Only from his forehead down to the bottom of his nose was visible.

She was later taken to Aikenhead Road Police Station in Glasgow where she was shown a tailors dummy dressed in the clothing recovered from the Saab.

In evidence she said that she recognised the clothing on the mannequin as the clothing worn by the man she had seen under the street lamp following the shooting of her husband.

Two neighbours in Acacia Way also gave evidence at the trial.

They spoke about the sound of gunfire around 10pm and seeing a man running away One was shown the jacket recovered from the Saab by the police and she had said it resembled the jacket he was wearing. There was no real dispute at the trial that each of Mrs McAlroy and the two women had seen the killer.

Mrs McAlroy later pointed Gage out in the dock as resembling the gunman.

On being asked how sure she could be of the resemblance, she responded: "It's just I'm not 100% sure, I've got a vision, I've got a picture of his eyes". She described them as "scary eyes".

Gage however claimed that his girlfriend had been with him at the time of the shooting in the West End of Glasgow and had remained in her company until about 11.00pm.

However he was found guilty after the jury was shown records of mobile phone calls that discredited the girlfriend alibi.

Over the years Gage's legal team lawyers argued that he did not get a fair trial and was the victim of mistaken identity.

They challenged claims that the Saab car, said to be the a getaway vehicle, was actually used in the shooting They pointed out that there was no CCTV footage showing the car travelling between the murder scene and Easterhouse as might have been expected.
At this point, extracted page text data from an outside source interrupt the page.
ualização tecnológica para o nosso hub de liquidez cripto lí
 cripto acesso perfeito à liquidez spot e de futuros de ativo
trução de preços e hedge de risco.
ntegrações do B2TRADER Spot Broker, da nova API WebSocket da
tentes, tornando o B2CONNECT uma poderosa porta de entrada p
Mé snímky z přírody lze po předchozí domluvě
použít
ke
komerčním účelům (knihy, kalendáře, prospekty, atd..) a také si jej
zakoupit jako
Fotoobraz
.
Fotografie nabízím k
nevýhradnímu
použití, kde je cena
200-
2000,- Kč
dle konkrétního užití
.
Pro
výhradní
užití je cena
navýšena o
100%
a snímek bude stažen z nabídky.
They also said too much weight had been placed on the identification of the accused in the dock by the victim's wife.

They further argued there were "substantial inconsistencies" in the clothing evidence which had linked Gage to the shooting.

John McManus of the Miscarriages Of Justice Organisation said at the time of the murder accused: "He's no angel but he's no murderer."
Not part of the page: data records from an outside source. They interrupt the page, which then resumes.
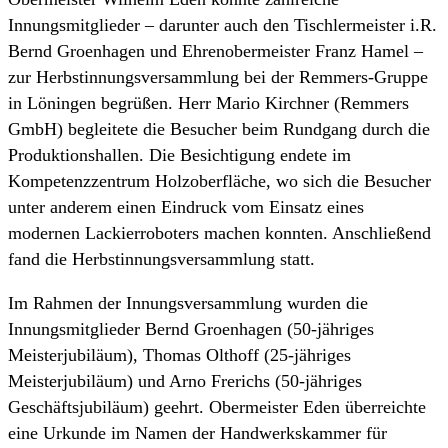
Innungsmitglieder – darunter auch den Tischlermeister i.R.
Bernd Groenhagen und Ehrenobermeister Franz Hamel –
zur Herbstinnungsversammlung bei der Remmers-Gruppe
in Löningen begrüßen. Herr Mario Kirchner (Remmers
GmbH) begleitete die Besucher beim Rundgang durch die
Produktionshallen. Die Besichtigung endete im
Kompetenzzentrum Holzoberfläche, wo sich die Besucher
unter anderem einen Eindruck vom Einsatz eines
modernen Lackierroboters machen konnten. Anschließend
fand die Herbstinnungsversammlung statt.
Im Rahmen der Innungsversammlung wurden die
Innungsmitglieder Bernd Groenhagen (50-jähriges
Meisterjubiläum), Thomas Olthoff (25-jähriges
Meisterjubiläum) und Arno Frerichs (50-jähriges
Geschäftsjubiläum) geehrt. Obermeister Eden überreichte
eine Urkunde im Namen der Handwerkskammer für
However judge Hamilton, sitting with Lords Reed, Carloway, Mackay and Nimmo Smith, in Edinburgh rejected his appeal and said they had not been persuaded that the trial was unfair.

In a writer judgement they added: "Criticisms can undoubtedly be made of the evidence in each of these strands but, when the evidence is looked at as a whole, the case against the appellant was, in our view, compelling."